In all governments, there is a perpetual intestine° struggle, open or secret, between Authority and Liberty; and neither of them can ever absolutely prevail in the contest. A great sacrifice of liberty must necessarily be made in every government; yet even the authority, which confines liberty, can never, and perhaps ought never, in any constitution, to become quite entire and uncontroulable. The sultan is master of the life and fortune of any individual; but will not be permitted to impose new taxes on his subjects: a French monarch can impose taxes at pleasure; but would find it dangerous to attempt the lives and fortunes of individuals. Religion also, in most countries, is commonly found to be a very intractable principle; and other principles or prejudices frequently resist all the authority of the civil magistrate; whose power, being founded on opinion, can never subvert other opinions, equally rooted with that of his title to dominion.
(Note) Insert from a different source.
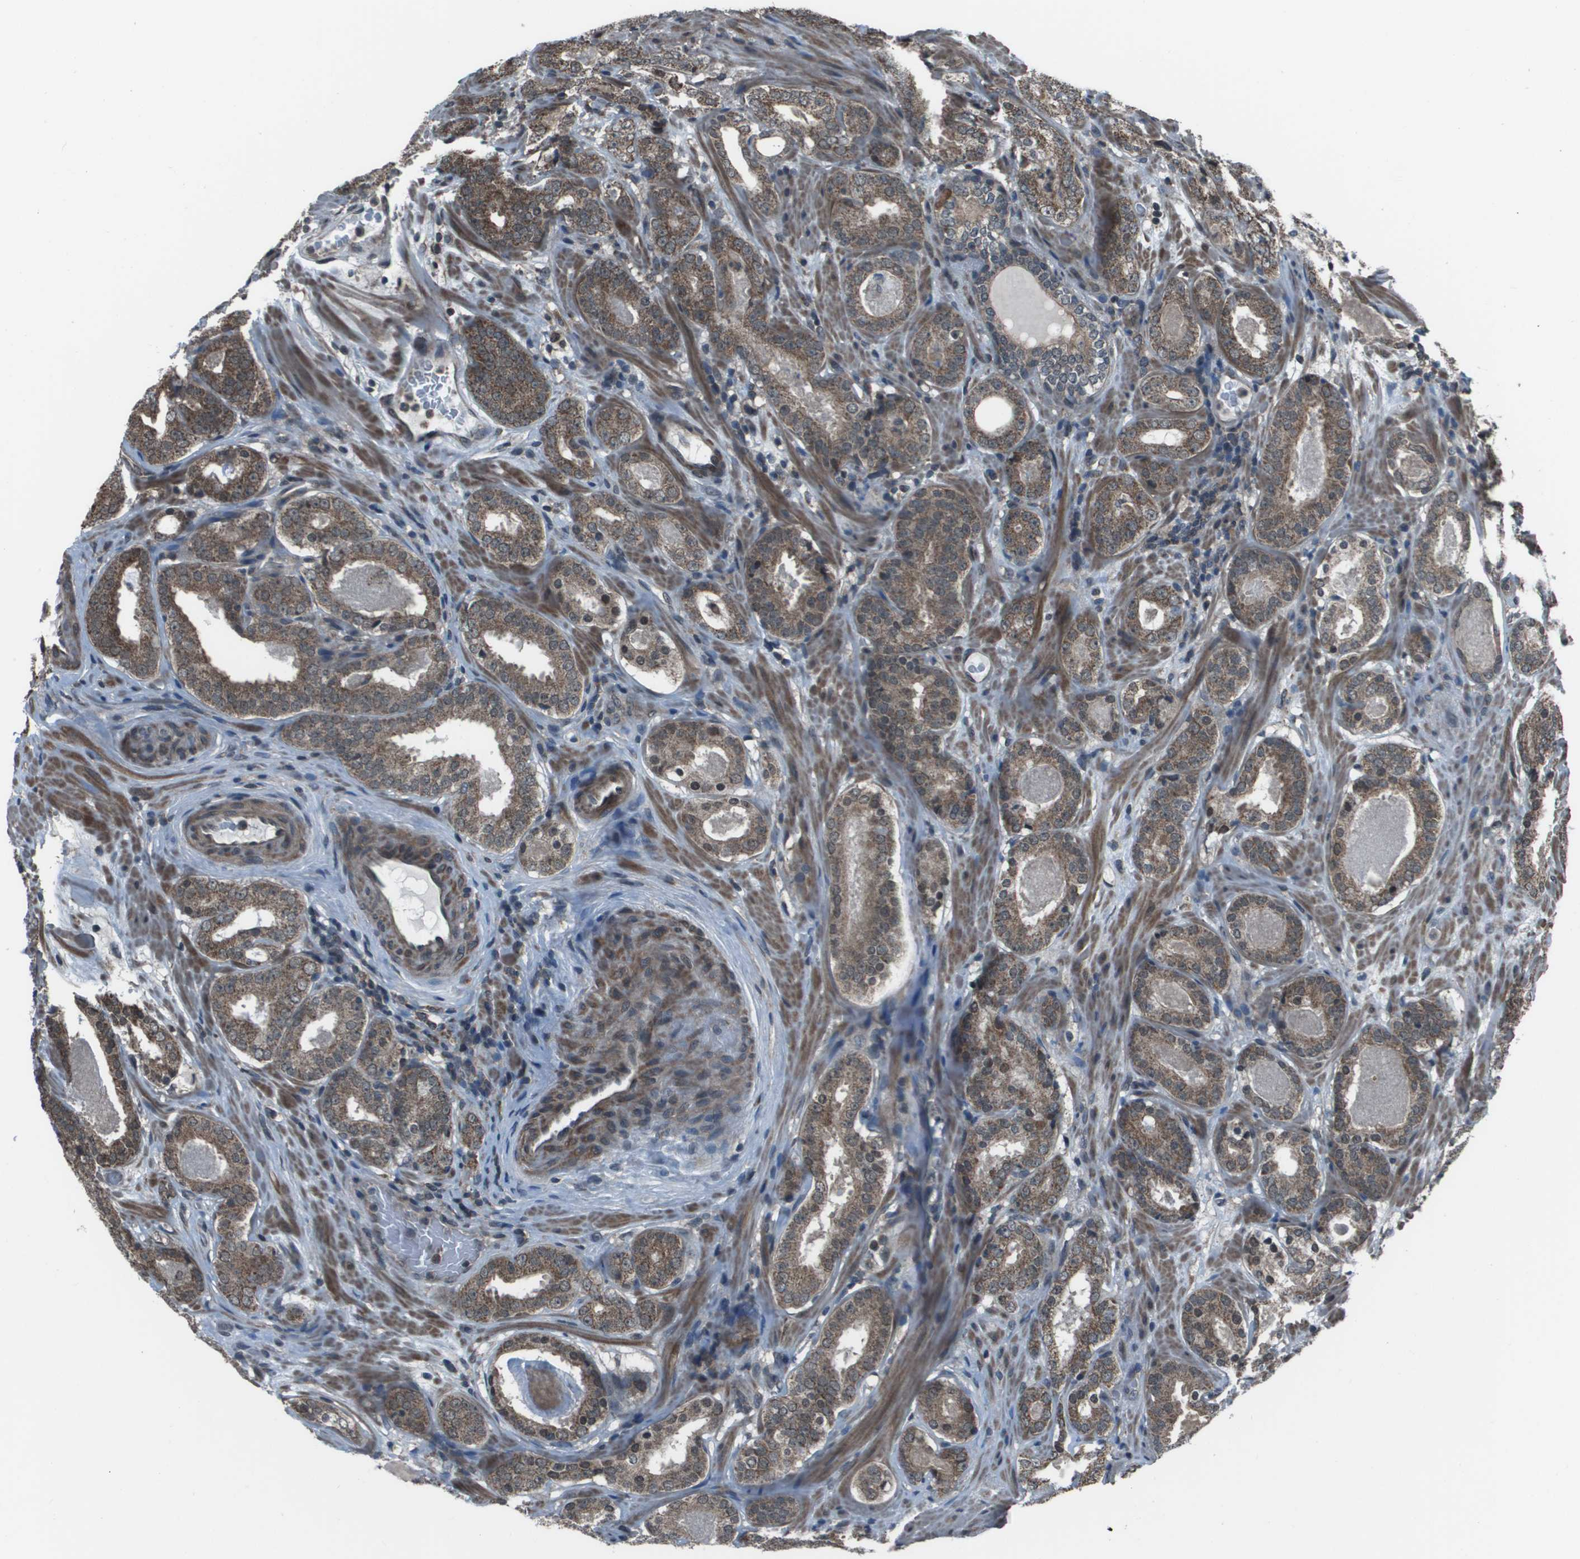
{"staining": {"intensity": "moderate", "quantity": ">75%", "location": "cytoplasmic/membranous"}, "tissue": "prostate cancer", "cell_type": "Tumor cells", "image_type": "cancer", "snomed": [{"axis": "morphology", "description": "Adenocarcinoma, Low grade"}, {"axis": "topography", "description": "Prostate"}], "caption": "The immunohistochemical stain highlights moderate cytoplasmic/membranous positivity in tumor cells of prostate cancer (low-grade adenocarcinoma) tissue. (DAB IHC, brown staining for protein, blue staining for nuclei).", "gene": "PPFIA1", "patient": {"sex": "male", "age": 69}}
The government, which, in common appellation, receives the appellation of free, is that which admits of a partition of power among several members, whose united authority is no less, or is commonly greater than that of any monarch; but who, in the usual course of administration, must act by general and equal laws, that are previously known to all the members and to all their subjects. In this sense, it must be owned,° that liberty is the perfection of civil society; but still authority must be acknowledged essential to its very existence: and in those contests, which so often take place between the one and the other, the latter may, on that account, challenge the preference. Unless perhaps one may say (and it may be said with some reason) that a circumstance, which is essential to the existence of civil society, must always support itself, and needs be guarded with less jealousy, than one that contributes only to its perfection, which the indolence of men is so apt to neglect, or their ignorance to overlook.